_TASKS FOR THIS EXERCISE_
(a) In the piece on integrated care in Ireland, what has set direction?
(b) Update the piece on integrated care in Ireland from "Sláintecare has set" through "adds unnecessary burden.", putting "clinical staff" in place of "frontline teams".
(c) Can you carry the piece on integrated care in Ireland further, picking up after its final sentence?

From Goodwill to Good Systems: Leadership and Governance for Integrated Care That Works
Integrated care in Ireland has reached a decisive moment.
Sláintecare has set direction. Regional Health Areas are operational. Workforce reform and digital transformation are underway. Across the country, professionals are collaborating across disciplines and sectors in ways that would have been difficult a decade ago.
At the same time, much of that integration depends on personal commitment, informal coordination, and professional goodwill rather than on aligned governance and infrastructure.
The consequences are visible across the system:
- Variation in delivery between regions.
- Unclear accountability across organisational boundaries.
- Reform fatigue among leaders and frontline teams.
- Digital fragmentation that slows care and adds unnecessary burden.
- Reliance on individual champions rather than resilient structures.
Leadership practice has evolved. Governance frameworks and system architecture must now evolve with it.

_EXERCISE DATA_
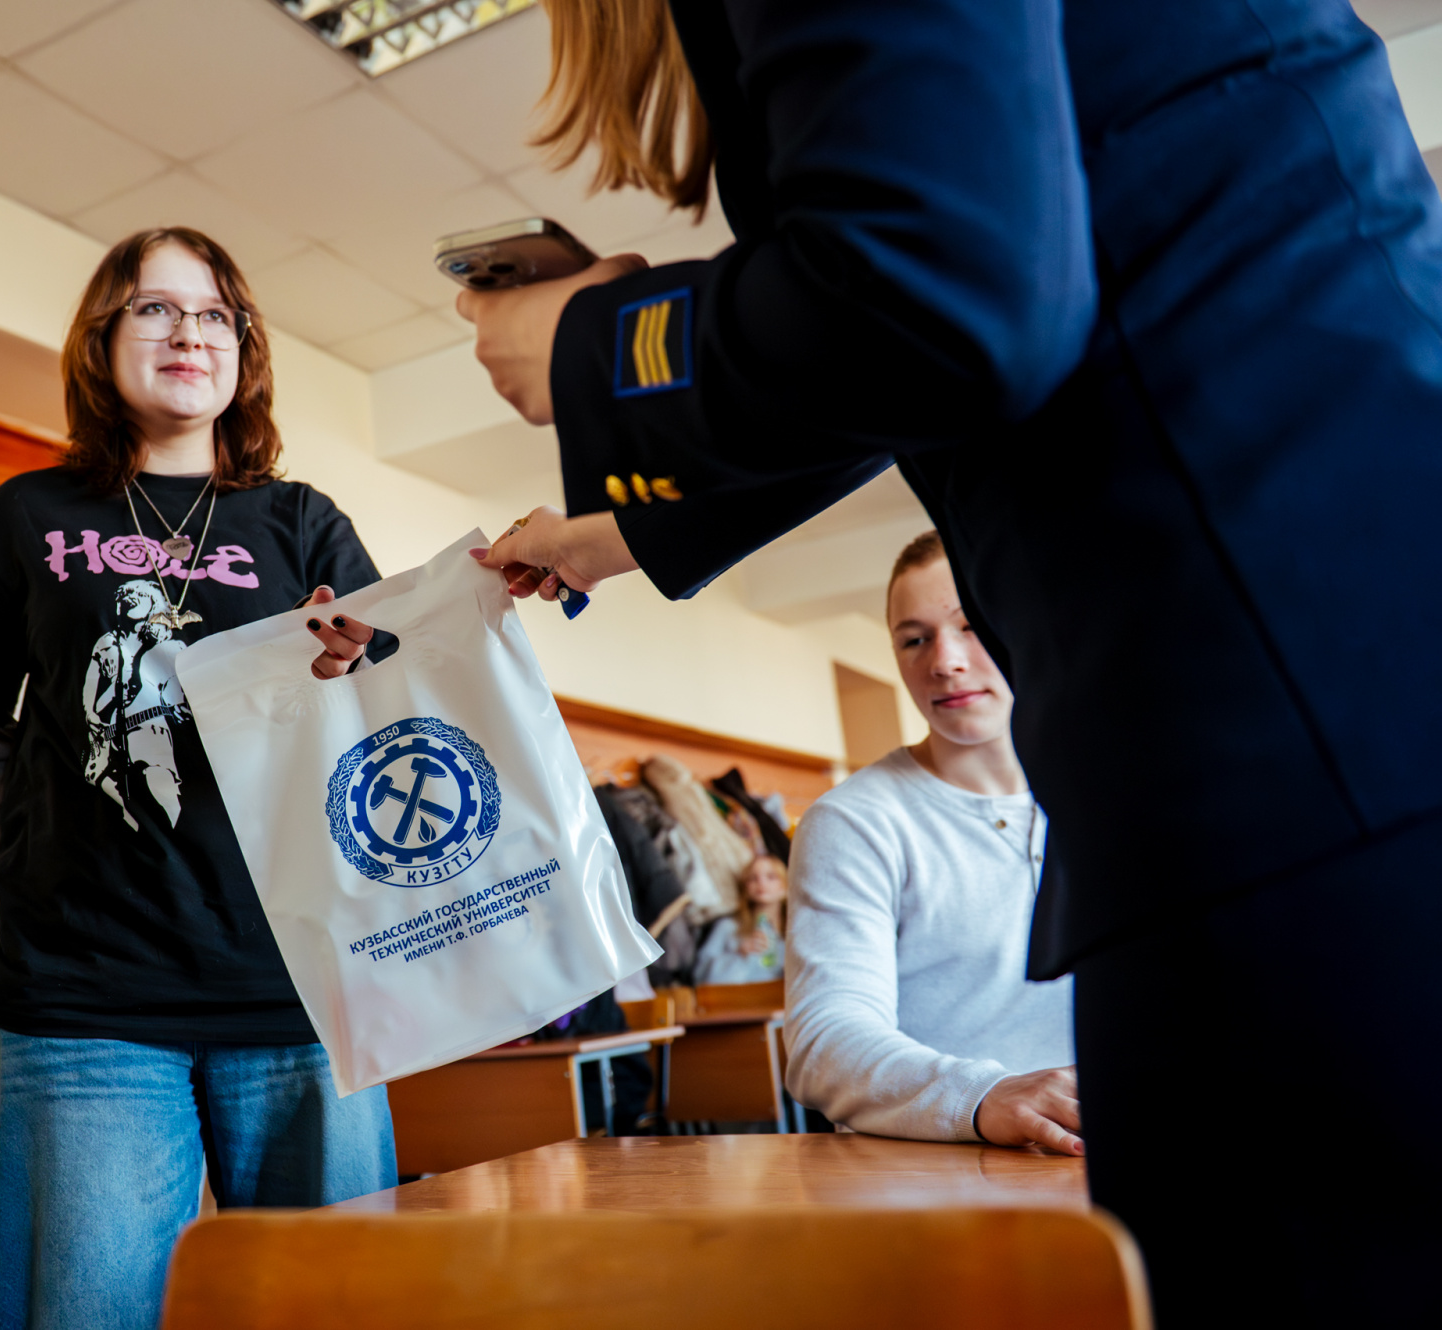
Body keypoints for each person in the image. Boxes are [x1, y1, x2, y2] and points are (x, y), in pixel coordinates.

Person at [458, 2, 1442, 1320]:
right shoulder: (867, 819)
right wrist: (617, 532)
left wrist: (597, 342)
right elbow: (945, 307)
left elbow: (941, 284)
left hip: (1282, 703)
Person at [0, 226, 396, 1329]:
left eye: (215, 313)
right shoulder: (26, 516)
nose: (189, 331)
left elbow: (389, 705)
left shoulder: (301, 520)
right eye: (155, 307)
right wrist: (10, 864)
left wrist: (354, 666)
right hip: (88, 997)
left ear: (243, 349)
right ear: (102, 338)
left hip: (297, 983)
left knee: (335, 1309)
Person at [783, 533, 1075, 1149]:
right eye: (914, 639)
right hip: (935, 1166)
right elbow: (824, 1041)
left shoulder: (1113, 788)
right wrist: (984, 1096)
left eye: (971, 626)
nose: (944, 661)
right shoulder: (852, 820)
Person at [691, 853, 786, 987]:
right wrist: (739, 954)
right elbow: (700, 976)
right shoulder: (728, 927)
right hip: (735, 997)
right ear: (745, 887)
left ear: (786, 886)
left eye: (771, 877)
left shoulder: (793, 934)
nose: (761, 883)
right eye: (753, 878)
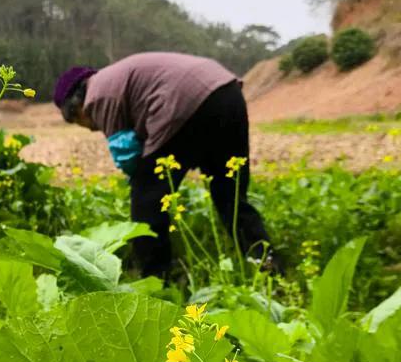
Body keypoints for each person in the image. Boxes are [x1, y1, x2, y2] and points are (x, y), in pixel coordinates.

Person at [53, 52, 278, 278]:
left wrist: (142, 184)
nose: (90, 128)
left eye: (77, 121)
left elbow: (127, 155)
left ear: (76, 106)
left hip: (184, 102)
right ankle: (267, 266)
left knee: (146, 200)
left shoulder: (96, 97)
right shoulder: (115, 78)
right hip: (226, 91)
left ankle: (155, 280)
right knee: (230, 194)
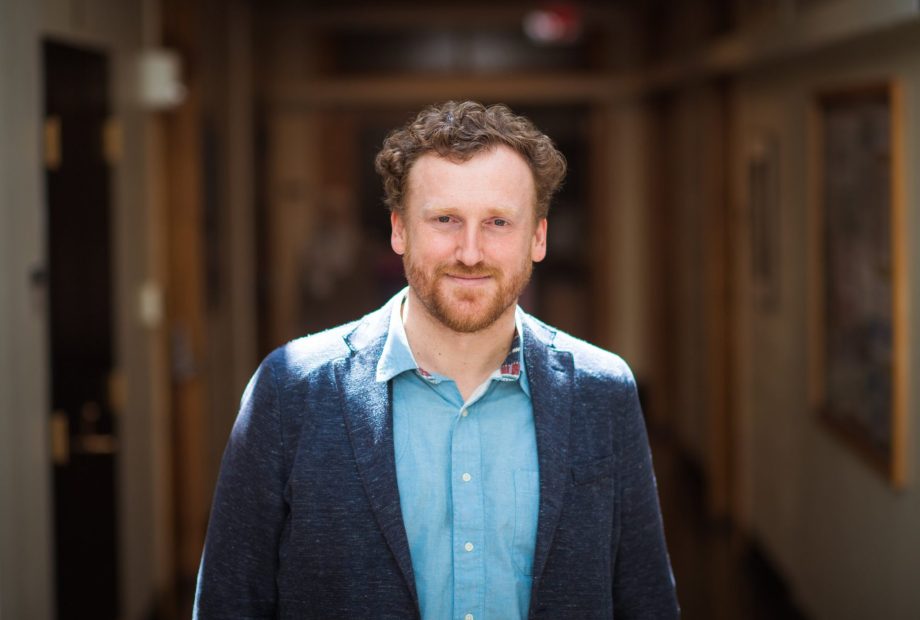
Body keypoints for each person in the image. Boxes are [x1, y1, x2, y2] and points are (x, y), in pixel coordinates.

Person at [194, 101, 679, 619]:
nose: (470, 252)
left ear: (537, 237)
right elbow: (229, 603)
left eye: (497, 222)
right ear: (399, 230)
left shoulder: (602, 392)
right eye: (445, 219)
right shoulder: (289, 392)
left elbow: (646, 602)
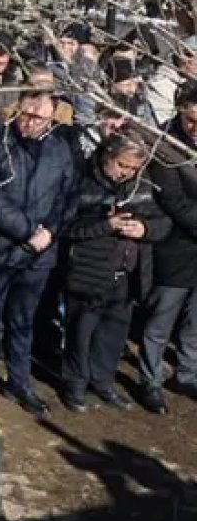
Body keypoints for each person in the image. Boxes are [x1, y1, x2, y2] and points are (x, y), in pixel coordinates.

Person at [0, 90, 79, 416]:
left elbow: (67, 198)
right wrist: (29, 231)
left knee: (23, 322)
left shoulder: (59, 150)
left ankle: (19, 382)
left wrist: (50, 232)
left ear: (51, 118)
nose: (30, 122)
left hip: (37, 256)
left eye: (39, 117)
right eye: (26, 114)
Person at [60, 136, 169, 412]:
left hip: (127, 274)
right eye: (123, 165)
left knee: (113, 334)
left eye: (134, 168)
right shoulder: (82, 180)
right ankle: (75, 385)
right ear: (108, 155)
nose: (127, 173)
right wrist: (106, 225)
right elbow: (66, 226)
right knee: (81, 332)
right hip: (89, 271)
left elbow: (163, 222)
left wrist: (144, 229)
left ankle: (103, 382)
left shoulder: (141, 186)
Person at [138, 90, 197, 414]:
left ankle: (188, 373)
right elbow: (173, 200)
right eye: (190, 120)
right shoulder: (166, 147)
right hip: (175, 247)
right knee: (161, 319)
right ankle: (151, 378)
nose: (195, 128)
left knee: (195, 321)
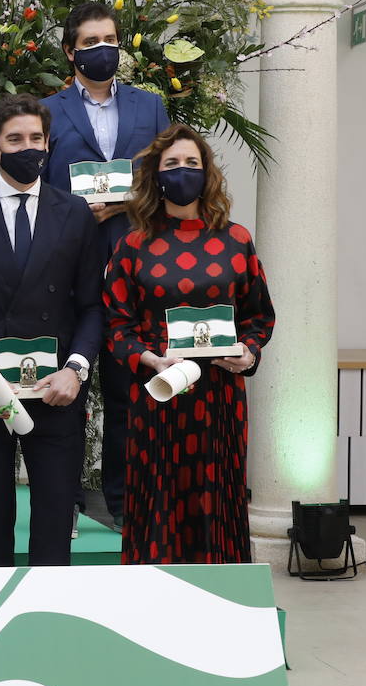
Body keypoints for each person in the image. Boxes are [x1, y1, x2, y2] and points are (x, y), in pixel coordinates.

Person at [103, 124, 275, 563]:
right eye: (173, 164)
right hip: (159, 394)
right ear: (156, 176)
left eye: (192, 164)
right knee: (156, 498)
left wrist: (248, 352)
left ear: (207, 173)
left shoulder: (236, 240)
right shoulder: (133, 244)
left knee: (217, 498)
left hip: (220, 399)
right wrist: (151, 360)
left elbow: (259, 314)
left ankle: (221, 603)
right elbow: (116, 325)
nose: (184, 172)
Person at [0, 95, 101, 567]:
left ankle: (50, 630)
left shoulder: (75, 214)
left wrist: (76, 369)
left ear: (48, 143)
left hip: (57, 392)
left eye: (36, 138)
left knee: (54, 524)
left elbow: (94, 306)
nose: (27, 148)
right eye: (15, 139)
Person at [41, 1, 171, 534]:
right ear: (71, 51)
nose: (102, 49)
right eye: (90, 41)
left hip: (132, 260)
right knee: (63, 387)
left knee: (125, 389)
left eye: (110, 38)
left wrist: (126, 202)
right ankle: (64, 502)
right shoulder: (48, 110)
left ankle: (121, 501)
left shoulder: (150, 107)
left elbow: (170, 174)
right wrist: (74, 208)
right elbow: (36, 179)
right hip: (66, 260)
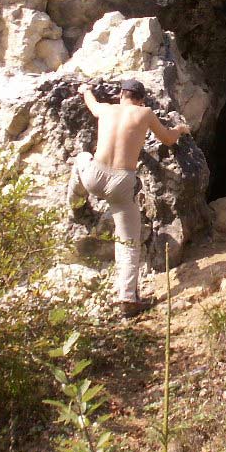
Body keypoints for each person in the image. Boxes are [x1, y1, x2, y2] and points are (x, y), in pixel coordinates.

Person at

_ANSWER LIST_
(a) Sláintecare.

(b)
Sláintecare has set direction. Regional Health Areas are operational. Workforce reform and digital transformation are underway. Across the country, professionals are collaborating across disciplines and sectors in ways that would have been difficult a decade ago.
At the same time, much of that integration depends on personal commitment, informal coordination, and professional goodwill rather than on aligned governance and infrastructure.
The consequences are visible across the system:
- Variation in delivery between regions.
- Unclear accountability across organisational boundaries.
- Reform fatigue among leaders and clinical staff.
- Digital fragmentation that slows care and adds unnecessary burden.

(c)
AICIC26 will focus on the structural and relational conditions that determine whether integrated care can function reliably at scale.
What leadership, governance and infrastructure are required to deliver integrated care consistently, safely and sustainably across Ireland?
Ireland has the commitment and expertise to lead in integrated care.
The next stage requires governance that matches delivery, leadership that sustains collaboration, and infrastructure that supports safe, coordinated care.
AICIC26 will convene the national conversation required to build good systems, not just good intentions.